What to do:
Pull every line with the word "down" out of the entries below.

Exercise input:
+===+

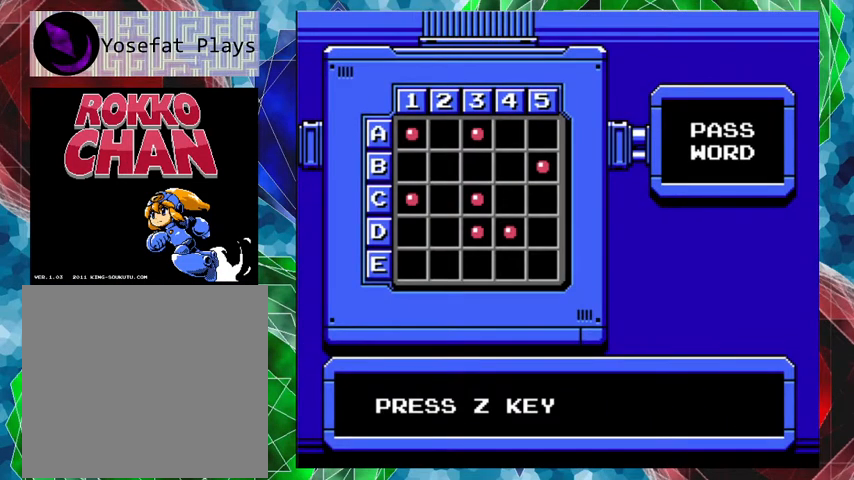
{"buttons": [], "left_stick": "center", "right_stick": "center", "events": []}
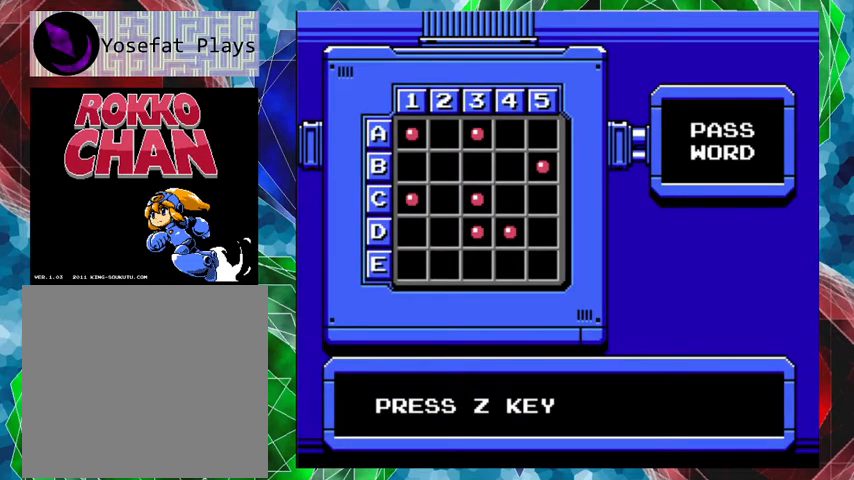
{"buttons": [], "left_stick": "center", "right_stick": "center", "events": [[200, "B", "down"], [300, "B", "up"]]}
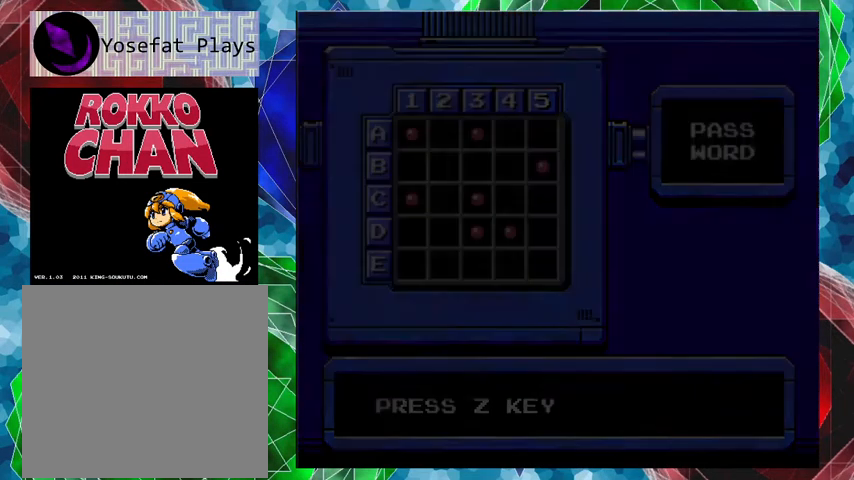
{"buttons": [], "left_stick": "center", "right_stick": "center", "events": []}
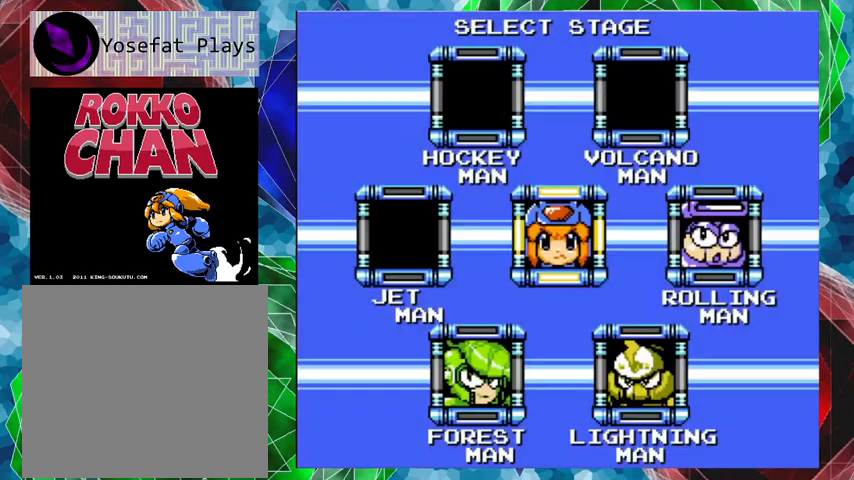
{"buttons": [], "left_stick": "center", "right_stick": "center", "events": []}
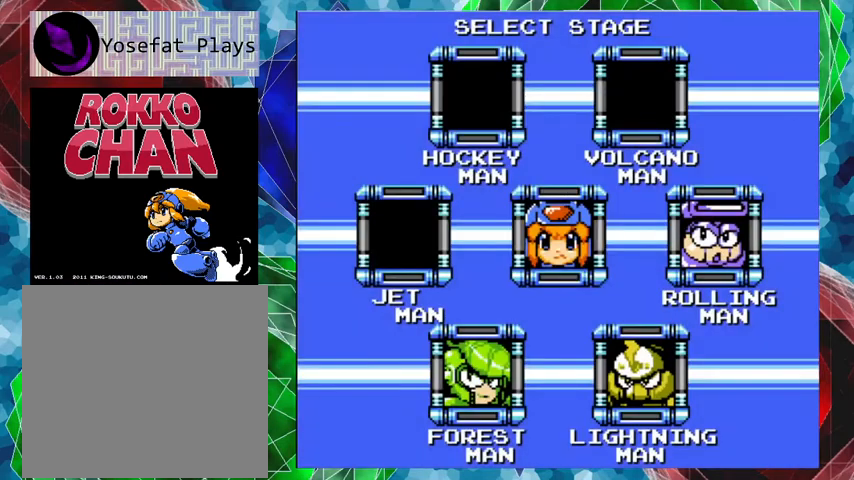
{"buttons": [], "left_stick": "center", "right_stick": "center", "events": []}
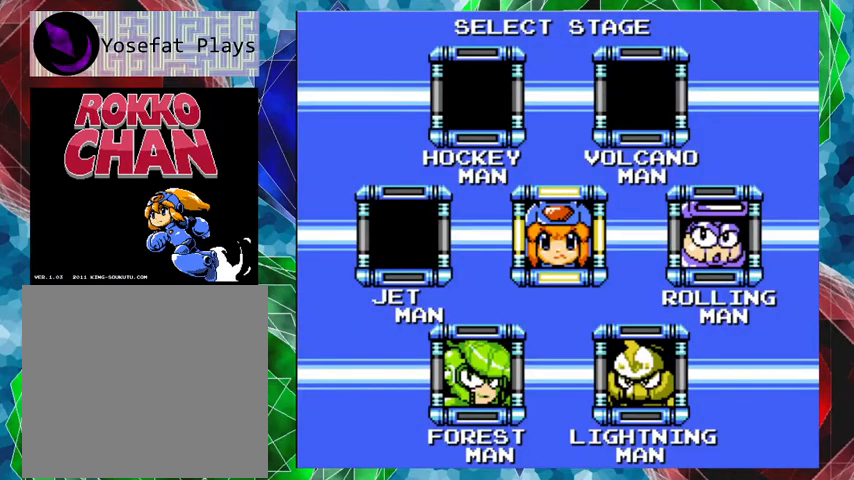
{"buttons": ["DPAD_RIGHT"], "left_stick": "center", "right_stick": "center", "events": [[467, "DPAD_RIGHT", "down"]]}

+===+

Exercise solution:
{"buttons": [], "left_stick": "center", "right_stick": "center", "events": [[200, "B", "down"], [300, "B", "up"]]}
{"buttons": ["DPAD_RIGHT"], "left_stick": "center", "right_stick": "center", "events": [[467, "DPAD_RIGHT", "down"]]}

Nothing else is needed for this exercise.